What you have to do:
Write back every record verbatim.

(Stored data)
----
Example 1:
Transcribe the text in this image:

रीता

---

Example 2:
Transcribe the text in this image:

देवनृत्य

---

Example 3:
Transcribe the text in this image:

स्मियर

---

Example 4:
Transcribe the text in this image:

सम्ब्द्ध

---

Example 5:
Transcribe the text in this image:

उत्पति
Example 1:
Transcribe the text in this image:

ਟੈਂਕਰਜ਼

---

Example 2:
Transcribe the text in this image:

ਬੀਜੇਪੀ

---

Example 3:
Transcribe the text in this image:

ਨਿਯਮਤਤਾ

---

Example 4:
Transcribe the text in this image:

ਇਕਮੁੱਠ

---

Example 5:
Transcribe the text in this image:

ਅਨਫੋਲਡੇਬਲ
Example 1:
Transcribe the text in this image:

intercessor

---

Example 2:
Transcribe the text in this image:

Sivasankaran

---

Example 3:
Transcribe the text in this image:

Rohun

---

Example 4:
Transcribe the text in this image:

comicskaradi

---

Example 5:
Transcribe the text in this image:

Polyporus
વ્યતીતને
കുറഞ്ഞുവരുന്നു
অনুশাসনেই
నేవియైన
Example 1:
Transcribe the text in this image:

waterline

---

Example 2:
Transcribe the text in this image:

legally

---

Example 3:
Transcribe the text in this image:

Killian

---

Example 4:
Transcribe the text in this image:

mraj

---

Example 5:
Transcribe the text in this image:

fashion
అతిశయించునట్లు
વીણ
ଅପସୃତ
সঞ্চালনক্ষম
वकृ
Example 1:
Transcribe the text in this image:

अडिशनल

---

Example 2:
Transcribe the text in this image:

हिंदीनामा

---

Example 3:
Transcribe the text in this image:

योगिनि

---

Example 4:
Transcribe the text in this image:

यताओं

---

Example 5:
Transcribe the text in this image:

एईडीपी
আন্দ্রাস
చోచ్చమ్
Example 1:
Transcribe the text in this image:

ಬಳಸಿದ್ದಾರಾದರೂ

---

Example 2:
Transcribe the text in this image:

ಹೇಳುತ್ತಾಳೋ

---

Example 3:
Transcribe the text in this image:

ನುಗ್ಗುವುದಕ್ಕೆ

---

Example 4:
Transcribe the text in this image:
----
Solved exercise:
Example 1:
Transcribe the text in this image:

रीता

---

Example 2:
Transcribe the text in this image:

देवनृत्य

---

Example 3:
Transcribe the text in this image:

स्मियर

---

Example 4:
Transcribe the text in this image:

सम्ब्द्ध

---

Example 5:
Transcribe the text in this image:

उत्पति
Example 1:
Transcribe the text in this image:

ਟੈਂਕਰਜ਼

---

Example 2:
Transcribe the text in this image:

ਬੀਜੇਪੀ

---

Example 3:
Transcribe the text in this image:

ਨਿਯਮਤਤਾ

---

Example 4:
Transcribe the text in this image:

ਇਕਮੁੱਠ

---

Example 5:
Transcribe the text in this image:

ਅਨਫੋਲਡੇਬਲ
Example 1:
Transcribe the text in this image:

intercessor

---

Example 2:
Transcribe the text in this image:

Sivasankaran

---

Example 3:
Transcribe the text in this image:

Rohun

---

Example 4:
Transcribe the text in this image:

comicskaradi

---

Example 5:
Transcribe the text in this image:

Polyporus
વ્યતીતને
കുറഞ്ഞുവരുന്നു
অনুশাসনেই
నేవియైన
Example 1:
Transcribe the text in this image:

waterline

---

Example 2:
Transcribe the text in this image:

legally

---

Example 3:
Transcribe the text in this image:

Killian

---

Example 4:
Transcribe the text in this image:

mraj

---

Example 5:
Transcribe the text in this image:

fashion
అతిశయించునట్లు
વીણ
ଅପସୃତ
সঞ্চালনক্ষম
वकृ
Example 1:
Transcribe the text in this image:

अडिशनल

---

Example 2:
Transcribe the text in this image:

हिंदीनामा

---

Example 3:
Transcribe the text in this image:

योगिनि

---

Example 4:
Transcribe the text in this image:

यताओं

---

Example 5:
Transcribe the text in this image:

एईडीपी
আন্দ্রাস
చోచ్చమ్
Example 1:
Transcribe the text in this image:

ಬಳಸಿದ್ದಾರಾದರೂ

---

Example 2:
Transcribe the text in this image:

ಹೇಳುತ್ತಾಳೋ

---

Example 3:
Transcribe the text in this image:

ನುಗ್ಗುವುದಕ್ಕೆ

---

Example 4:
Transcribe the text in this image:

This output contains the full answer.